**ВАШЕ ЗАДАНИЕ:**
Объясните по тексту ниже о первой влюблённости, почему учительница Розочка заговорила с рассказчиком о Насте. Опирайтесь только на то, что сказано в тексте.

**ТЕКСТ ДЛЯ ИЗУЧЕНИЯ:**
---

Мне всегда кажется, что если я совру, то на моей роже будет написано: «Врёт», — и все это прочитают. Нет, ничто не наказывает так жестоко, как собственная совесть. Легко живётся бессовестным! Правда, им чаще по тюрьмам живётся. Совесть потерять нельзя. Она всё равно догонит и замучает.

Помню, влюбился я в одну девочку старше меня на класс. А звали её очень для меня романтично — Настенька Калафати. Вот её я точно не был достоин. Это была греческая богиня Одессы. Она и была гречанкой — наполовину. Описывать её портрет, навсегда живой в моих глазах, нет никаких достойных слов. Она была так прекрасна, так умна и так добра!

Стоять рядом с ней, разговаривать с ней!.. Со мной что-то происходило. Происходило что-то такое, что не могло остаться незаметным. Это обратило на себя внимание моей учительницы Розочки. Она как-то мне наедине осторожно сказала:

Санечка Барбос в седьмом классе у катакомбы под Одессой.

— Саша, тебе нравится Настя. Это слишком заметно.

Спустя пару лет, когда я уже стал студентом, Розочка, ставшая моим большим и настоящим другом на всю жизнь, меня как-то спросила:

— Саша, ты ещё помнишь Настеньку?

— Помню ли я Настеньку! — громко и с восторгом вспыхнул я.

Розочка тут же тихо добавила:

— Забудь. Родители увезли её в Канаду.

---

**ИЗВЛЕЧЁННЫЕ ЗАПИСИ:**

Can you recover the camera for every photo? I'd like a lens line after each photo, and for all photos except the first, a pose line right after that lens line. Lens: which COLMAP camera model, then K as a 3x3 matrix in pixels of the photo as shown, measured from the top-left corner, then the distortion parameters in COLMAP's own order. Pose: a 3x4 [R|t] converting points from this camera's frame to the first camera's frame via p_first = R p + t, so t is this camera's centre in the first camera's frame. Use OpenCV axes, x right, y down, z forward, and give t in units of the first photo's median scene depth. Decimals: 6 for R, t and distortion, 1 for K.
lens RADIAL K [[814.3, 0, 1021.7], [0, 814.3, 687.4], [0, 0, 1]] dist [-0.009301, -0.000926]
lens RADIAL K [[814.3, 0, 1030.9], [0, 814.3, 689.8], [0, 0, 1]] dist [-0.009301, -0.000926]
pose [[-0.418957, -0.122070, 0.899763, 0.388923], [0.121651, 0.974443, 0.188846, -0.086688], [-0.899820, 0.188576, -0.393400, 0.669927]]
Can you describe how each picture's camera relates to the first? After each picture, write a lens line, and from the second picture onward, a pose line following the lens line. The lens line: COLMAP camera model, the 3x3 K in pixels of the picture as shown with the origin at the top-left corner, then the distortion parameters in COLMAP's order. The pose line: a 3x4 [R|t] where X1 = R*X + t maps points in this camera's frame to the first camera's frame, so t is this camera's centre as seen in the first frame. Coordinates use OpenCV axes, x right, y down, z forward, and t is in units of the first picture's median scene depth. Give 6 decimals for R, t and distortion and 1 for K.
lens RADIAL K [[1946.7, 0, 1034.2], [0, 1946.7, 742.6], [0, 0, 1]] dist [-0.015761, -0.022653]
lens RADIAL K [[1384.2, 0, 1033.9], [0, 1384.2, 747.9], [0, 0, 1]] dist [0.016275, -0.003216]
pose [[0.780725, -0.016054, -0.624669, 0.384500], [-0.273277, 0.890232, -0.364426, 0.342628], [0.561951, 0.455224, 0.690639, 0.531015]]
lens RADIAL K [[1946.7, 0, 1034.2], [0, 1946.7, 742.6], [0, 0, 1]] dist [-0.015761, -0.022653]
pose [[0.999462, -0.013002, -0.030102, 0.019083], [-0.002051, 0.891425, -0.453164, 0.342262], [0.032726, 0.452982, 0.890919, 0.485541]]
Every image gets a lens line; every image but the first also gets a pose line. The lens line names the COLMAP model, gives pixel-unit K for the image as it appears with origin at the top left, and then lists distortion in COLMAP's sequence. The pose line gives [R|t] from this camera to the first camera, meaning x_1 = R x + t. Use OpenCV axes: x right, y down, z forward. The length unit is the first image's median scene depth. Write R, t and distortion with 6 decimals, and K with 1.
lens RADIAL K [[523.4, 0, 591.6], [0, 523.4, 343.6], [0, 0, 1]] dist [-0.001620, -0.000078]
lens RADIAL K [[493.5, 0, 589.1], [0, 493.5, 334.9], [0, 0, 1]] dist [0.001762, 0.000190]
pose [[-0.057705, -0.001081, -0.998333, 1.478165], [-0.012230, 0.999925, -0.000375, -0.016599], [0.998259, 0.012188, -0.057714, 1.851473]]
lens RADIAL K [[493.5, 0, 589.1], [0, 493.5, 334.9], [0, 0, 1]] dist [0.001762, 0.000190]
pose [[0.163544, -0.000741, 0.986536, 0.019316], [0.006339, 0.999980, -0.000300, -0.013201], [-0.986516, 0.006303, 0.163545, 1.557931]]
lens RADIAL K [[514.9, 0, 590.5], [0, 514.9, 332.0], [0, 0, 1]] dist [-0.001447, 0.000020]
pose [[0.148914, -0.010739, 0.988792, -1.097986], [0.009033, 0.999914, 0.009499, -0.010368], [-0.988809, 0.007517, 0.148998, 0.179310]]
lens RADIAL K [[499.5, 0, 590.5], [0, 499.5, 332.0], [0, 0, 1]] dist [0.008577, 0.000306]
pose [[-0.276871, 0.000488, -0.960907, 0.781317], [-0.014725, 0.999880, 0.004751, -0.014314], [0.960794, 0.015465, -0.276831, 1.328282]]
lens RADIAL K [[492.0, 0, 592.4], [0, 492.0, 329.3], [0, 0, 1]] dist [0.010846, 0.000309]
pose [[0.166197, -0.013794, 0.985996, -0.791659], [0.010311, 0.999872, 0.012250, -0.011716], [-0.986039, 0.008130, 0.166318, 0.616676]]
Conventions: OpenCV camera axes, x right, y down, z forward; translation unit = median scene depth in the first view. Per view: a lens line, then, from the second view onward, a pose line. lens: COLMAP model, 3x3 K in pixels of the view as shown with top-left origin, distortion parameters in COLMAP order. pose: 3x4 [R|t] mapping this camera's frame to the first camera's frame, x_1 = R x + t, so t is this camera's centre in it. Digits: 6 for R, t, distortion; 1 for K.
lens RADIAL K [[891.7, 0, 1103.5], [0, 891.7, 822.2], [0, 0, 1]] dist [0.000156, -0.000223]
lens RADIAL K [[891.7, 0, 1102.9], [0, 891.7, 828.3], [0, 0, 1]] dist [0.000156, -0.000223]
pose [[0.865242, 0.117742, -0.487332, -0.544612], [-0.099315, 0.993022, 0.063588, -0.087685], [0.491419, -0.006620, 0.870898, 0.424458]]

---

**РЕШЕНИЕ ЗАДАНИЯ:**
Рядом с Настей с рассказчиком что-то происходило, и это не могло остаться незаметным. Поэтому Розочка обратила на это внимание и наедине осторожно сказала ему: «Саша, тебе нравится Настя. Это слишком заметно».